Equity in technical terms refers to the amount of money that will be returned to the company’s shareholders if all the assets were liquidated and all the debts of the company were paid off. The book value of the company is also represented by shareholder equity.
You can find about equity on the company’s balance sheet and it is the common data that is used by analysts to assess the financial health of the company.
Below mentioned is the formula that will help you determine the equity of the owners.
Shareholder’s Equity = Total Assets – Total Liabilities
The shareholder’s equity equation depicts the picture of the company’s finances which helps in the interpretation of the financial of the company. Equity is used to purchase assets, maintaining fund operations, invest in projects, and equities are also used as capital raised by the company.
The value of an investor’s stake in any company is represented by equity and it also represents the proportion of companies share. In accounting terms equity is considered as residual interest in an entity. As an investor, you contribute to the capital requirements of business and you become a shareholder of the company. Dividends and Capital Appreciation are the two ways you earn from the equity.
Various factors affecting the market value of Equity:
The market becomes more competitive if the number of traders, analysts, investors increases.
There is high fluctuation in the market which leads to a sudden increase or decrease in the price of the equity.

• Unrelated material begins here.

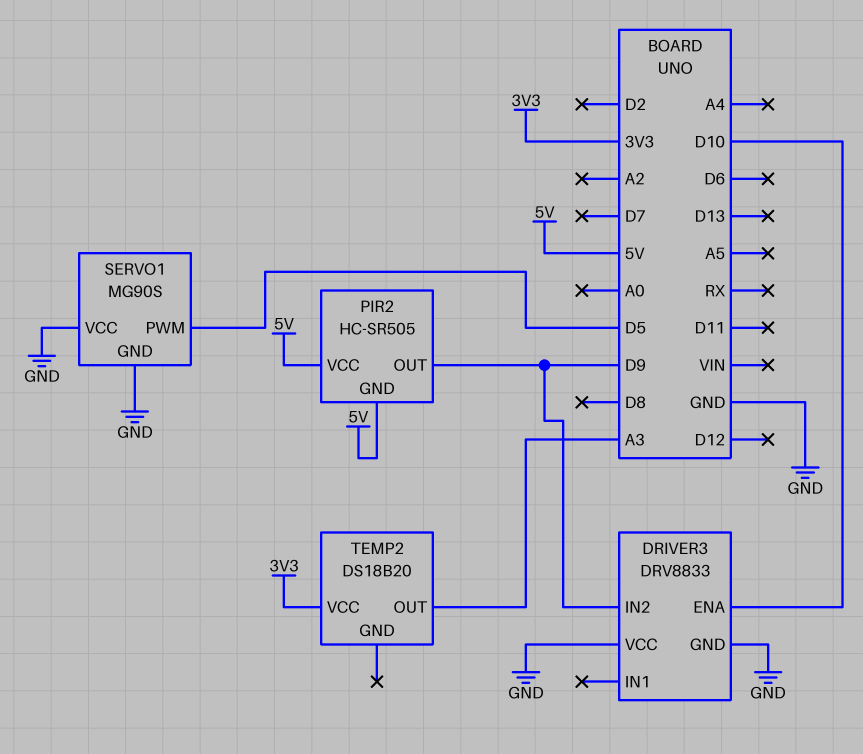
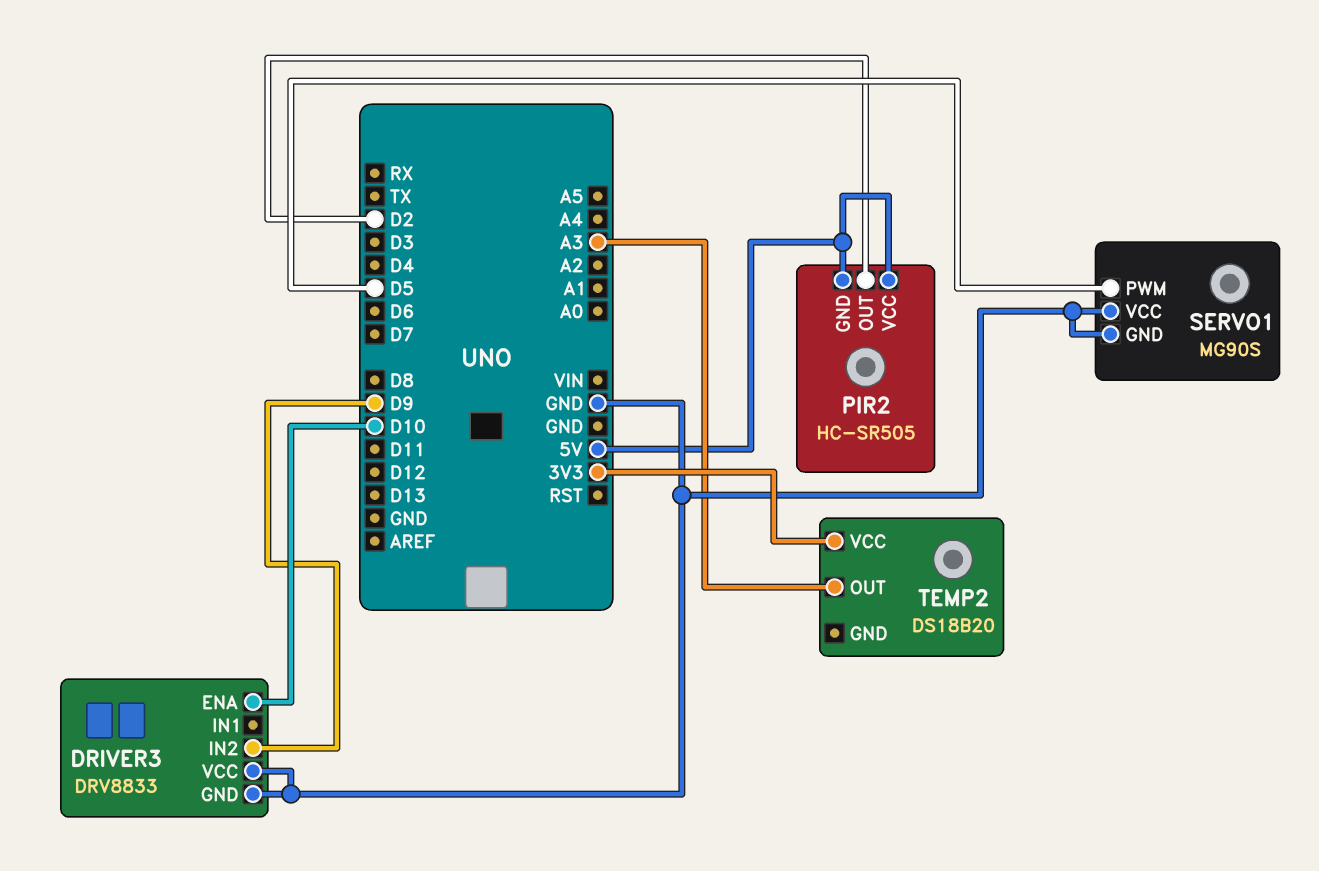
PIR2 pin OUT: D9 -> D2

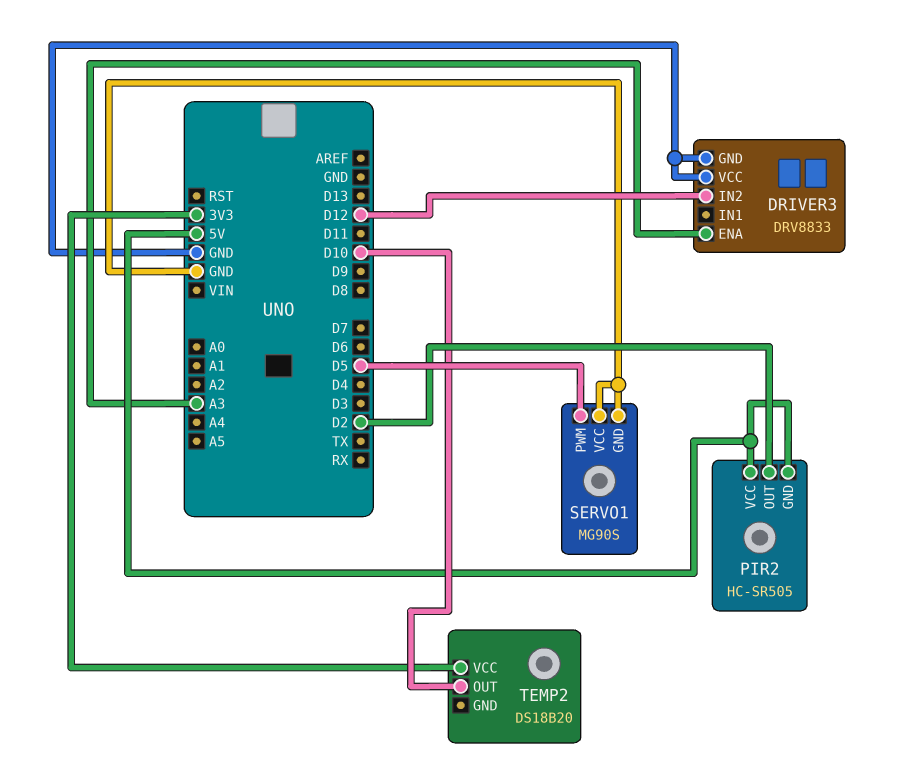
DRIVER3 pin ENA: D10 -> A3
DRIVER3 pin IN2: D9 -> D12
TEMP2 pin OUT: A3 -> D10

Budgets and Government decisions also affect the market value of equity. If the Budget is in favor the prices rise and if the budget is against then prices fall drastically.
Invest in Equity
Equity investment is simple and easy. You must stay clear with your investment decisions. It is just a way by which you purchase the stake in the company. To invest in Equity, you need a Demat & Trading account with the registered Broker. Your broker will provide you the platform where you can buy or sell the equity.